In my own humble opinion, I would not think it would be the headset that is creaking, rather your handlebars in the stem, or one of your shifters needs to be tightened. The integrated headset should be pretty maintenance and trouble free. If you really think that is it, you may pull the stem/fork out and grease it and make sure it is seated properly, then put everything back together and torque it down properly. I dont know what stem you have, but just make sure everything is snug and torqued properly. 

Cracking sounds aluminum or carbon bikes would freak me out. Figure it out... quickly.


----------



## Tino Chiappelli (Apr 25, 2005)

I would suggest that you have the fork pulled & have the brass inserts that the bearing sit against checked out. 

These are split inserts that sit inside the head tube & are easily taken out. Maybe a bit of grease on them on both sides will do the trick. You shouldn't be having any loud cracking. As the poster above suggested, it may be something other than the frame. Check everything.

If all else fails, call the distributor (Veltec Sports if you're in the US).


----------



## C-40 (Feb 4, 2004)

*simple...*

Your headset is adjusted too loose. Whenever you hit a decent bump, you'll hear a nasty thwack! To properly adjust the integrated headset, loosen the steering tube clamp bolts, then tighten the top cap bolt until there is some additional drag felt as the fork is turned, then back off the top cap bolt 1/8 to 1/4 turn. This will be a lot tighter than a traditional headset is tightened.

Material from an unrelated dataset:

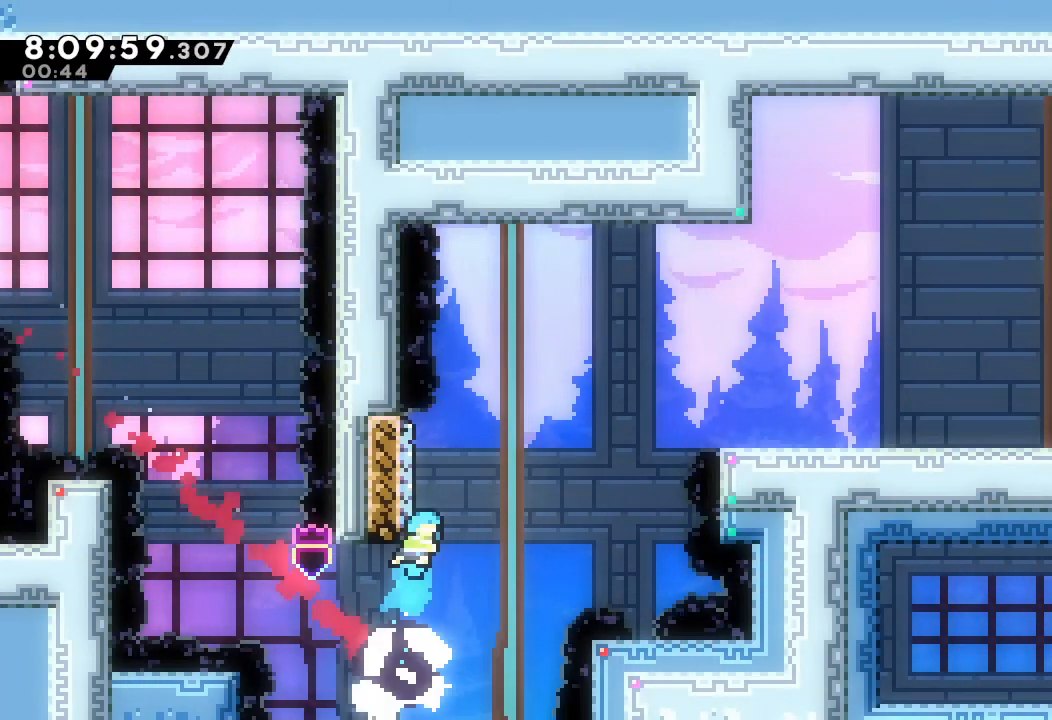
{"keys": ["d", "right", "up"], "events": []}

Do this quickly or you'll ruin the replaceable bearing seats and the bearings.


----------



## High Gear (Mar 9, 2002)

*One thin not mentioned.*

If your using multiple spacers, they could be out of parallel and causing noise too.


----------



## bleckb (Jun 13, 2005)

*I broke two stem face plates . . .*

and each time it sounded as if two slats of wood were being whacked together, hard! The problem was improper washers between the four bolts on the face plate of an Easton EM 90 stem. It's kinda scary finding out three of the four bolts aren' t doing any work, especially after bombing down a hill at 40 mph. Like others have said, be safe and get it checked.


----------



## ico (Feb 6, 2005)

frenchmb said:


> Hi,
> 
> I was wondering if anybody had experienced a loud cracking noise coming the headset of a 555? I'm constantly getting it when climbing and rocking the bike a little. The original dealer said there nothing wrong any thoughts?
> 
> ...


I experienced similar problem on my 585, little cracing noises, then I checked torgue for headset in manual and I was suprised to see that it was 8 Nm. When installed properly with some grase and 8 Nm torgue noise was gone.


----------



## frenchmb (Dec 22, 2004)

Thanks for all your feedback turned out to be the headset not being tightened properly! Finally the store conceded I wasn't mad after leaving it with their mechanic to ride.


----------